Hello folks, I have seen a few threads here on the topic of "Bronze age" Chinese swords, I am a long time collector of early Canadiana, but am justing getting into swords and other blades. As such, I am curious about early bronze swords, but am definitely out of my depth, and at the moment have not acquired any quality reference material (classic cart before the horse). 

I hoping I might be able to hear some thoughts from folks more learned then myself regarding a pair of swords that are being offered at a local auction. To my mind these swords look interesting, but suspicious. I will be going to look at the today!

P.S I apologize for the small image size, I assume it is a restriction on the forum for new members. I would be very willing to PM better images if someone wants to take the time, and it is not in violation of the rules.

Thanks very much,
Kemp


*UPDATE: I did not buy the swords, didn't have a good feeling about them. Would still love to hear peoples thoughts though.*

----------


## Timo Nieminen

Can't really tell from the photos. The top sword appears to have funny ornamentation on the blade, and overall looks like a modern replica/fake. Don't see any reason to think that they might be genuine.

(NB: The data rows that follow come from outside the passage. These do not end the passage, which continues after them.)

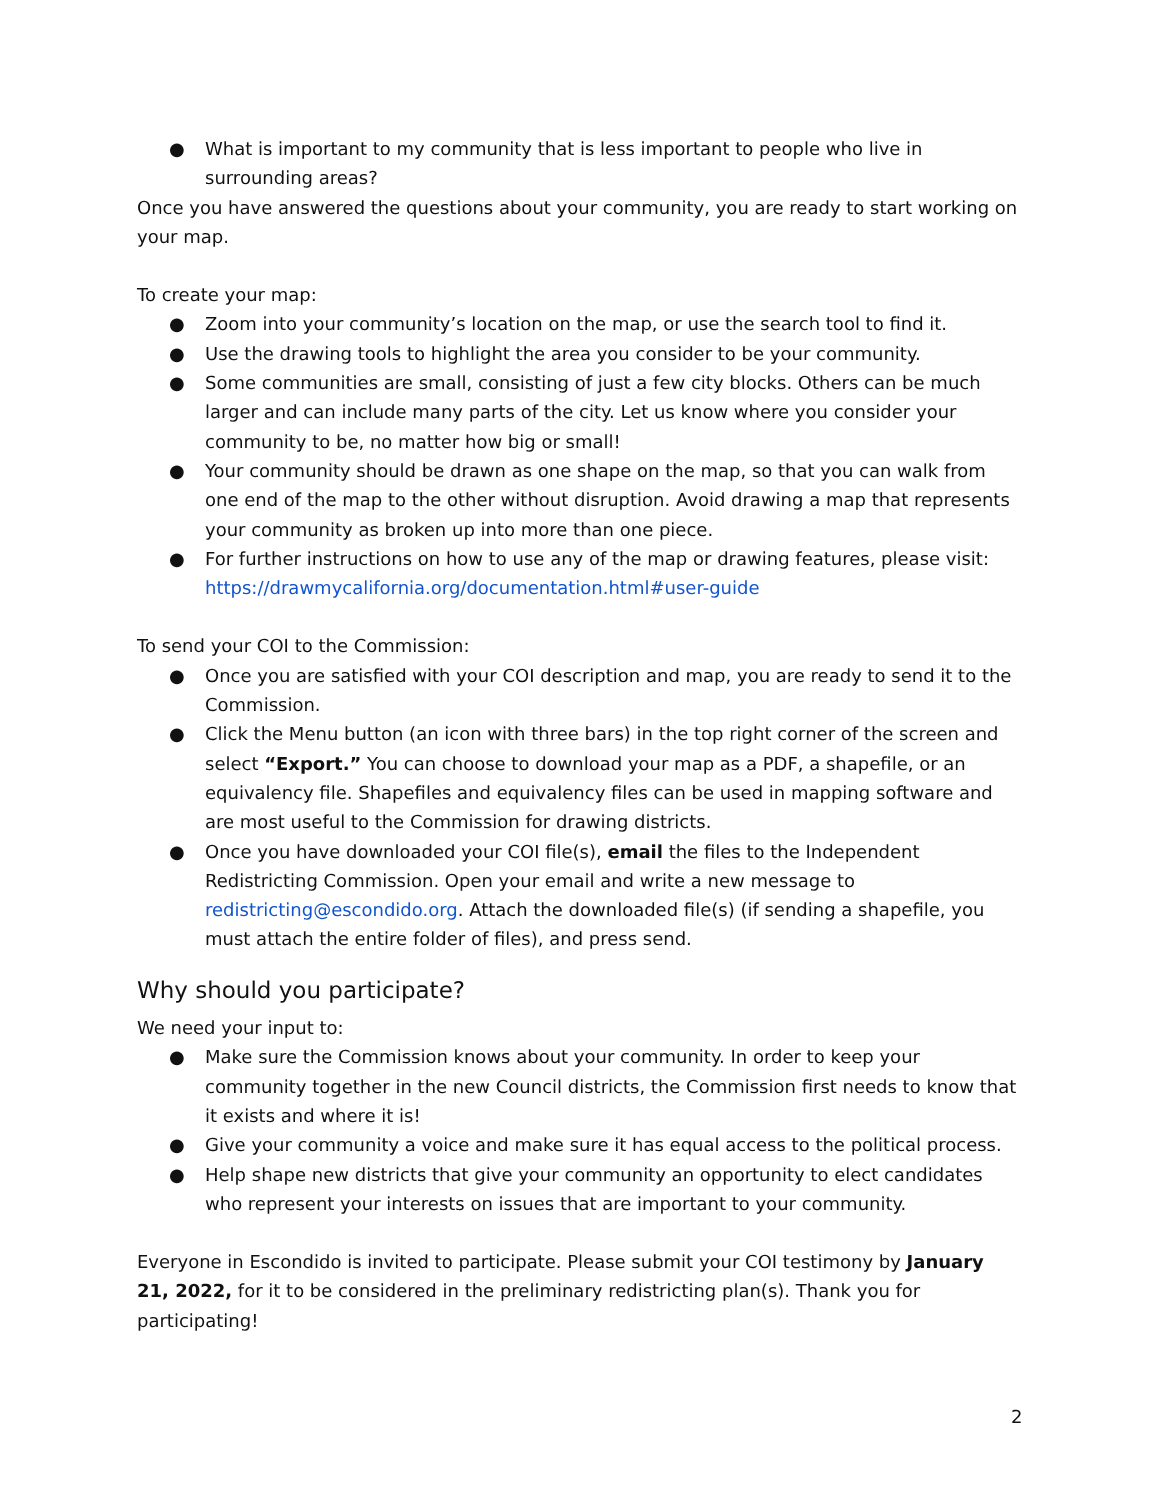● What is important to my community that is less important to people who live in surrounding areas?
Once you have answered the questions about your community, you are ready to start working on your map.
To create your map:
● Zoom into your community’s location on the map, or use the search tool to find it.
● Use the drawing tools to highlight the area you consider to be your community.
● Some communities are small, consisting of just a few city blocks. Others can be much larger and can include many parts of the city. Let us know where you consider your community to be, no matter how big or small!
● Your community should be drawn as one shape on the map, so that you can walk from one end of the map to the other without disruption. Avoid drawing a map that represents your community as broken up into more than one piece.
● For further instructions on how to use any of the map or drawing features, please visit: https://drawmycalifornia.org/documentation.html#user-guide
To send your COI to the Commission:
● Once you are satisfied with your COI description and map, you are ready to send it to the Commission.
● Click the Menu button (an icon with three bars) in the top right corner of the screen and select “Export.” You can choose to download your map as a PDF, a shapefile, or an equivalency file. Shapefiles and equivalency files can be used in mapping software and are most useful to the Commission for drawing districts.
● Once you have downloaded your COI file(s), email the files to the Independent Redistricting Commission. Open your email and write a new message to redistricting@escondido.org. Attach the downloaded file(s) (if sending a shapefile, you must attach the entire folder of files), and press send.
Why should you participate?
We need your input to:
● Make sure the Commission knows about your community. In order to keep your community together in the new Council districts, the Commission first needs to know that it exists and where it is!
● Give your community a voice and make sure it has equal access to the political process.
● Help shape new districts that give your community an opportunity to elect candidates who represent your interests on issues that are important to your community.
Everyone in Escondido is invited to participate. Please submit your COI testimony by January 21, 2022, for it to be considered in the preliminary redistricting plan(s). Thank you for participating!
2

(You can also upload photos on google photos, imgur, etc., and give a link (or maybe embed the photo).)

----------


## Kemp Smith

Thanks for the thoughts Timo. Unfortunately the auction company has pulled the photos post-sale or I would re-post them.

----------


## Jay Chang

The design looks like Spring Autumn / Warring States period bronze sword, the scripts on the guard are "bird scripts"
The design is usually 60 - 70cm long overall because of material limit of bronze.

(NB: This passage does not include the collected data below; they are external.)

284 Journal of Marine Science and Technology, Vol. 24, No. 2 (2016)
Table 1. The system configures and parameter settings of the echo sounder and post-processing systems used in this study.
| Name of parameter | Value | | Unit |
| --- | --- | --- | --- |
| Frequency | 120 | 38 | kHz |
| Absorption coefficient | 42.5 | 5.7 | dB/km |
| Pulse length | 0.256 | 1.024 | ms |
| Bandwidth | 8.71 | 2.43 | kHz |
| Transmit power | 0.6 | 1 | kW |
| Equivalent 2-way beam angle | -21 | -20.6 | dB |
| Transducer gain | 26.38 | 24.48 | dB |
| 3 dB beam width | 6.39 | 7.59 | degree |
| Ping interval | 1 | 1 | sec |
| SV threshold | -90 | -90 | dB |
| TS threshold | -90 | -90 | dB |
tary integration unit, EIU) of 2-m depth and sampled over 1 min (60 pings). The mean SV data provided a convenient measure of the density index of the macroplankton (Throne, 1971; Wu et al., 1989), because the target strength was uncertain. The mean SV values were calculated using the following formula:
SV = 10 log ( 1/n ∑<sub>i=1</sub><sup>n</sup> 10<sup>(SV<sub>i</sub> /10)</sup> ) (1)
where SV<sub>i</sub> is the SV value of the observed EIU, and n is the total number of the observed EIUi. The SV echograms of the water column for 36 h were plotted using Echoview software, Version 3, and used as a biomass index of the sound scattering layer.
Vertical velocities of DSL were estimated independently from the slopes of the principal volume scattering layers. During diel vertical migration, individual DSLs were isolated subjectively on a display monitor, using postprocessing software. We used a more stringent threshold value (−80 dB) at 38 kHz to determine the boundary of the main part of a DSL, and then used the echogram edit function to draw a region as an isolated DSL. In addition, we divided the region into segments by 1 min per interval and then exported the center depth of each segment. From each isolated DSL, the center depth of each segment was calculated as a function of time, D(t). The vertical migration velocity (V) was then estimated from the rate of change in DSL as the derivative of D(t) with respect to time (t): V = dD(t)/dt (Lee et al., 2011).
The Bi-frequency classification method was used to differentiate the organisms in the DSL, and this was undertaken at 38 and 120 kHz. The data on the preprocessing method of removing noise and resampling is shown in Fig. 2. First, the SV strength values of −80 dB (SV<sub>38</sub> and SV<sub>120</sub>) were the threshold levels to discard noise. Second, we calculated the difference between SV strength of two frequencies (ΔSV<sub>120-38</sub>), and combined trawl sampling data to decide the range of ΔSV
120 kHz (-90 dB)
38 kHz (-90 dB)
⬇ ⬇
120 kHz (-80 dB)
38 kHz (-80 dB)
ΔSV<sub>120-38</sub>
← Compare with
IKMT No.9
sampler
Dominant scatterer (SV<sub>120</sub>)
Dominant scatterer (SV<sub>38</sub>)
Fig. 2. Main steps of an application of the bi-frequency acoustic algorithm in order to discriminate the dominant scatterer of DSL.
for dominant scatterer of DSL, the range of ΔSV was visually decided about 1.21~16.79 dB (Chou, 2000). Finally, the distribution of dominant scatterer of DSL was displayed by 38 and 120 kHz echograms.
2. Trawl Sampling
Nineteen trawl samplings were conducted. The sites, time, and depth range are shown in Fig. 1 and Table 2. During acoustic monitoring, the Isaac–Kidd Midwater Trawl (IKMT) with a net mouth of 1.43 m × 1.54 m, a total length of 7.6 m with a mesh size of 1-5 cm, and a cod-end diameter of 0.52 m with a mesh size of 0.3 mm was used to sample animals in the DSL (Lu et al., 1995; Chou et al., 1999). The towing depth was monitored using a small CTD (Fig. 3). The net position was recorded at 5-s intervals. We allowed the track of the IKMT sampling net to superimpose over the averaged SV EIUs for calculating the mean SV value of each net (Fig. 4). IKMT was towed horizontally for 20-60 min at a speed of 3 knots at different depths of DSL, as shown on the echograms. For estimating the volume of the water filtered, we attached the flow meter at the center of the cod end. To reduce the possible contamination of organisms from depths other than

It wasn't until Qin swords reaching 91cm that almost set the standard for single handed Jian

The designs looks legit, but not sure if it is reproduction sword made to looks like antique.

----------


## Will Mathieson

eBay and other sites are full of antiqued Chinese repros. Without good knowledge of these I would not buy except from a reputable dealer. 
Dealers who offer a piece of paper guarantee, we'll it's worth what it's written on. Caveat Emptor.

----------